I want to write the streaming data from kafka topic to hive table.
I am able to create dataframes by reading kafka topic, but the data is not getting written to Hive Table due to file-format mismatch. I have specified dataframe.format("parquet")
and the hive table is created with stored as parquet
.
Below is the code snippet:
def hive_write_batch_data(data, batchId):
data.write.format("parquet").mode("append").saveAsTable(table)
def write_to_hive(data,kafka_sink_name):
global table
table = kafka_sink_name
data.select(col("key"),col("value"),col("offset")) \
.writeStream.foreachBatch(hive_write_batch_data) \
.start().awaitTermination()
if __name__ == '__main__':
kafka_sink_name = sys.argv[1]
kafka_config = {
....
..
}
spark = SparkSession.builder.appName("Test Streaming").enableHiveSupport().getOrCreate()
df = spark.readStream \
.format("kafka") \
.options(**kafka_config) \
.load()
df1 = df.selectExpr("CAST(key AS STRING)", "CAST(value AS STRING)","offset","timestamp","partition")

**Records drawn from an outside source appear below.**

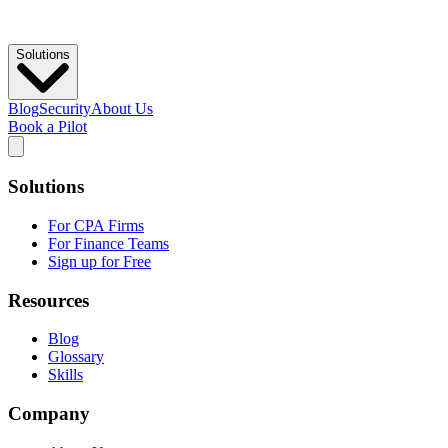
Solutions
Blog
Security
About Us
Book a Pilot
Solutions
For CPA Firms
For Finance Teams
Sign up for Free
Resources
Blog
Glossary
Skills
Company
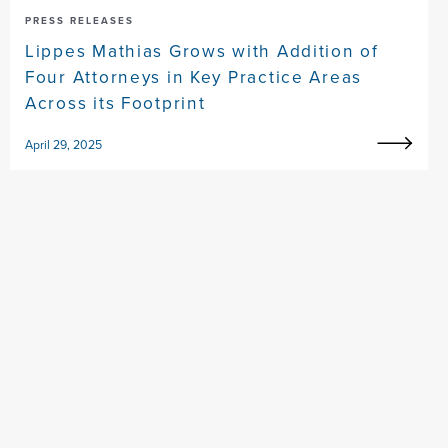
PRESS RELEASES
Lippes Mathias Grows with Addition of
Four Attorneys in Key Practice Areas
Across its Footprint
April 29, 2025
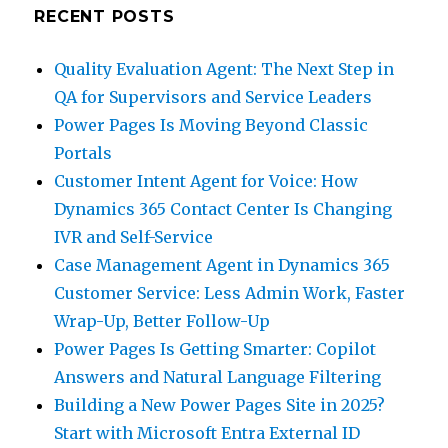
RECENT POSTS
Quality Evaluation Agent: The Next Step in
QA for Supervisors and Service Leaders
Power Pages Is Moving Beyond Classic
Portals
Customer Intent Agent for Voice: How
Dynamics 365 Contact Center Is Changing
IVR and Self-Service
Case Management Agent in Dynamics 365
Customer Service: Less Admin Work, Faster
Wrap-Up, Better Follow-Up
Power Pages Is Getting Smarter: Copilot
Answers and Natural Language Filtering
Building a New Power Pages Site in 2025?
Start with Microsoft Entra External ID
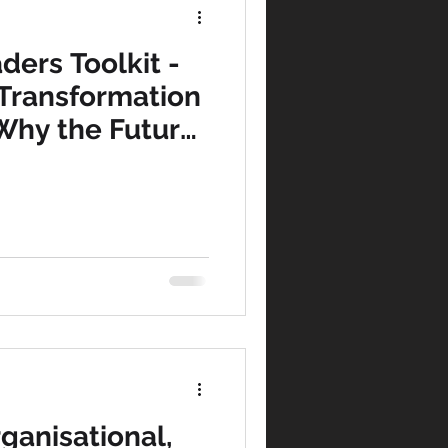
ders Toolkit -
tegy
 Transformation
 Why the Future
agement
ared
t Consultants
Marketing
rganisational,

write_to_hive(df1,kafka_sink_name)
Hive table is created as Parquet:
CREATE TABLE test.kafka_test(
key string,
value string,
offset bigint)
STORED AS PARQUET;
It is giving me the Error:
pyspark.sql.utils.AnalysisException: "The format of the existing table test.kafka_test is `HiveFileFormat`. It doesn\'t match the specified format `ParquetFileFormat`.;"
How do I write the dataframe to hive table ?
CodePudding user response:
I dropped the hive table, and ran the Spark-streaming job. Table got created with the correct format.